Print the data below from its first line through the line with "curve at (636, 402): present -> none". Copy each line without any change.

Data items
+---+

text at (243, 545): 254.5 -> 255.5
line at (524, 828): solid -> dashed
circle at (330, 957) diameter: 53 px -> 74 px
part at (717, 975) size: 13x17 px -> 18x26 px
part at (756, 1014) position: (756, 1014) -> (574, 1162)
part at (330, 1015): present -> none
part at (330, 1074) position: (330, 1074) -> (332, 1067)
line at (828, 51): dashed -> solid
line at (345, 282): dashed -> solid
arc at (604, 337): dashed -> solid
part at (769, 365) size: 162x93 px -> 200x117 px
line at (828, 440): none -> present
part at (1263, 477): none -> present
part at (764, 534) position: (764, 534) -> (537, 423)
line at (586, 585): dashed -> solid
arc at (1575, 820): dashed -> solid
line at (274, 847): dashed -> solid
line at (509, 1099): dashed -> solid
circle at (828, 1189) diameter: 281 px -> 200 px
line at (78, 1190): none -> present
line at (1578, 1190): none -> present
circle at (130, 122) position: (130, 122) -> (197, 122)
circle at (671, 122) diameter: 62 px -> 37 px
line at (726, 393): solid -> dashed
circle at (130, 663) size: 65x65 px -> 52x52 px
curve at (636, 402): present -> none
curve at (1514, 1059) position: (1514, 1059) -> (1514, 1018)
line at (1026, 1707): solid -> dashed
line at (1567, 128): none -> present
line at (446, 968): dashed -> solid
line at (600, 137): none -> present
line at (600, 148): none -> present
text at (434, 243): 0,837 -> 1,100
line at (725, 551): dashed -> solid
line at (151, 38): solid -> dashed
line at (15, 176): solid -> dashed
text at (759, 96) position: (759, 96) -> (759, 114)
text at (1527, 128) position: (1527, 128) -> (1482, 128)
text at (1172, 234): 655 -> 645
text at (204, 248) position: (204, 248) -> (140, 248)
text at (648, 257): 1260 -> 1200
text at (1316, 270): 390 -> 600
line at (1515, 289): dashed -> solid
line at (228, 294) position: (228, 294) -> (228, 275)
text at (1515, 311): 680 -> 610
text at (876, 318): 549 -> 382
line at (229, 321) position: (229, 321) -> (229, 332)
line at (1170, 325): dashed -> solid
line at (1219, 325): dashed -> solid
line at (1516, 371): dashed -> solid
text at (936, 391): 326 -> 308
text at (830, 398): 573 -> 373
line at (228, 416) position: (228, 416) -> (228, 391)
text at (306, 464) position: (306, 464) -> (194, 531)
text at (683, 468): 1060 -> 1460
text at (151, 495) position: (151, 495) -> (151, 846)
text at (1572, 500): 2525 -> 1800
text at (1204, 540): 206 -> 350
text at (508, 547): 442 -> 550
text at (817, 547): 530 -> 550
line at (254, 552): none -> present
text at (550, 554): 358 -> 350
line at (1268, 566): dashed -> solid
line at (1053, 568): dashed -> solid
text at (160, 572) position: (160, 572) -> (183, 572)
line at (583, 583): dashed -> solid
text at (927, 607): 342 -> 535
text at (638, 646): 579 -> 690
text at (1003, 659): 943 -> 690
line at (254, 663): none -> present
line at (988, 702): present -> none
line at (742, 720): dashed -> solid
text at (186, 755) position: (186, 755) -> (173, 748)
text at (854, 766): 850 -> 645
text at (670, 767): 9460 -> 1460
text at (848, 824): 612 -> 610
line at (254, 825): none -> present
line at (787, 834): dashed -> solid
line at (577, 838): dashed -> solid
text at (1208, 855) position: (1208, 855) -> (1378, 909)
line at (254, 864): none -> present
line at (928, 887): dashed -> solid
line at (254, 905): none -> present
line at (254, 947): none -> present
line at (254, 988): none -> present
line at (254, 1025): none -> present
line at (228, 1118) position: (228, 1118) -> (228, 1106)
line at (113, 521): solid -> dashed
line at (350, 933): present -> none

+---+

# Response to the exercise:
text at (243, 545): 254.5 -> 255.5
line at (524, 828): solid -> dashed
circle at (330, 957) diameter: 53 px -> 74 px
part at (717, 975) size: 13x17 px -> 18x26 px
part at (756, 1014) position: (756, 1014) -> (574, 1162)
part at (330, 1015): present -> none
part at (330, 1074) position: (330, 1074) -> (332, 1067)
line at (828, 51): dashed -> solid
line at (345, 282): dashed -> solid
arc at (604, 337): dashed -> solid
part at (769, 365) size: 162x93 px -> 200x117 px
line at (828, 440): none -> present
part at (1263, 477): none -> present
part at (764, 534) position: (764, 534) -> (537, 423)
line at (586, 585): dashed -> solid
arc at (1575, 820): dashed -> solid
line at (274, 847): dashed -> solid
line at (509, 1099): dashed -> solid
circle at (828, 1189) diameter: 281 px -> 200 px
line at (78, 1190): none -> present
line at (1578, 1190): none -> present
circle at (130, 122) position: (130, 122) -> (197, 122)
circle at (671, 122) diameter: 62 px -> 37 px
line at (726, 393): solid -> dashed
circle at (130, 663) size: 65x65 px -> 52x52 px
curve at (636, 402): present -> none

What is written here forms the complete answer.